Надо было сосредоточиться на своей идее, привлекать купцов блюдами из разных стран, давая им шанс на короткий миг вернуться домой из длительного путешествия. Но с этим вышла неожиданная проблема — Авдотья. Она уже почти пятнадцать лет работала кухаркой, но не умела готовить ничего, кроме яичницы, жаркого, пирогов с капустой, картошкой и яблоками, похлёбки и теперь вот картаровского бурачника…
Нет, она даже не была против научиться, но поди найди наставника для полукровки! Во первых, никто не возьмётся учить полудраконку.
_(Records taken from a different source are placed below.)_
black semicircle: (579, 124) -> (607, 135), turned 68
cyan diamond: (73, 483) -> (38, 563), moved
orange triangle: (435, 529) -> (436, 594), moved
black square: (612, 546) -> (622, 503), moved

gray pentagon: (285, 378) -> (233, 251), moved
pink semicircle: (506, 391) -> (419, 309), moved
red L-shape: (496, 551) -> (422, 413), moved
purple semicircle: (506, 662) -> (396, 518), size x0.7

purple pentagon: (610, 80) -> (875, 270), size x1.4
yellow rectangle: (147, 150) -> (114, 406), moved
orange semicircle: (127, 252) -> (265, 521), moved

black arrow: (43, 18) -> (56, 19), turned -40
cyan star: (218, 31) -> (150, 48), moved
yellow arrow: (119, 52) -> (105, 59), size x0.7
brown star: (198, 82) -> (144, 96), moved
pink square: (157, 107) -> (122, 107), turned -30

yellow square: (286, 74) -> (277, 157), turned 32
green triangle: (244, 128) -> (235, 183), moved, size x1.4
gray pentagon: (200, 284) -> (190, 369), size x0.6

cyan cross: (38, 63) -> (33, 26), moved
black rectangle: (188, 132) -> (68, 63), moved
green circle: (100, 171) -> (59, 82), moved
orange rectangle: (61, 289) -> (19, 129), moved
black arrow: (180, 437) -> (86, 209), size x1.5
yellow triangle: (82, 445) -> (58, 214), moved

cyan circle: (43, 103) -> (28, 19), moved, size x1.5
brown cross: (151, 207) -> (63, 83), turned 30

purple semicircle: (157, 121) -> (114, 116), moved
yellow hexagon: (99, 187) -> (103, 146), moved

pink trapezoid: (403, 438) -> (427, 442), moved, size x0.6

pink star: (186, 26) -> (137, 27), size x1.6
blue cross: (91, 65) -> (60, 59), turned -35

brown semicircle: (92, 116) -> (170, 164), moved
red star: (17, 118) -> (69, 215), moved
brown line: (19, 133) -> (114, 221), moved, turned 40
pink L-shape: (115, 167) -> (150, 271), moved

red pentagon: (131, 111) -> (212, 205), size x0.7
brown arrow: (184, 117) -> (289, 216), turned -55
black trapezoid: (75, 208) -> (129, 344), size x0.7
А во вторых, во всём Ламане имелся только один человек, который знал о местной кулинарии больше, чем Авдотья. Он работал поваром у главы города и ни за что не взялся бы учить кого то на стороне.
Можно, конечно, пойти к нему поваренком и через двадцать лет безупречной работы получить доступ к его секретам. Но, во первых, повар уже стар и может столько не прожить. А во вторых, я не могу ждать двадцать лет.
Трохим, видимо, думал так же…
Вот потому за столько лет ничего другого, кроме привычных блюд, в трактире и не подавали. Впрочем, по словам Авдотьи, и в других трактирах тоже. Но меня то такой расклад не устраивал.
Раньше мне нравилось ужинать в крохотном кафе на десяток столов рядом с моим банком. И там меню обновлялось каждый месяц: что то убирали, что то добавляли, поэтому еда никогда не была скучной и однообразной.
А сама я готовить не любила. Нет, я могла, конечно, предложить идею чего нибудь простенького, тех же зелёных щей из детства или пиццы, например, но мне было страшно. Я и так показала себя слишком странной, слишком не такой, как раньше, и Авдотья до сих пор смотрела на меня с подозрением.
Идеальный в наших условиях выход подсказал Егорка. Я сидела за столом в пустом зале и уныло смотрела на кучку из семи монет, всю нашу вчерашнюю выручку. Не зря я ждала и боялась такого финала: популярность нашего трактира пошла на спад. Ещё немного, и мы вернёмся к прежнему: один два гостя, не успевших попасть в город до закрытия ворот.
— Мам, — Егорка плюхнулся рядом, — ну чего ты так переживаешь?! Радоваться надо. Вон сколько деньжищ заработали. Теперь можно ничего не делать и жить припеваючи.
Я вздохнула… Заначку Трохима мы так и не нашли, хотя перевернули весь трактир вверх дном. Вероятно, он так и делал, просто пропивал всё заработанное до самой последней монетки, не думая о будущем.
— Можно, конечно, — не стала спорить. — Но тогда ты никогда не будешь богатым, женишься на такой же нищей девушке, у вас родятся семь детей, а потом ты напьешься и повздоришь с каким нибудь гостем, который окажется из наёмных убийц. И он воткнёт в тебя нож… Ты именно так хочешь прожить свою жизнь?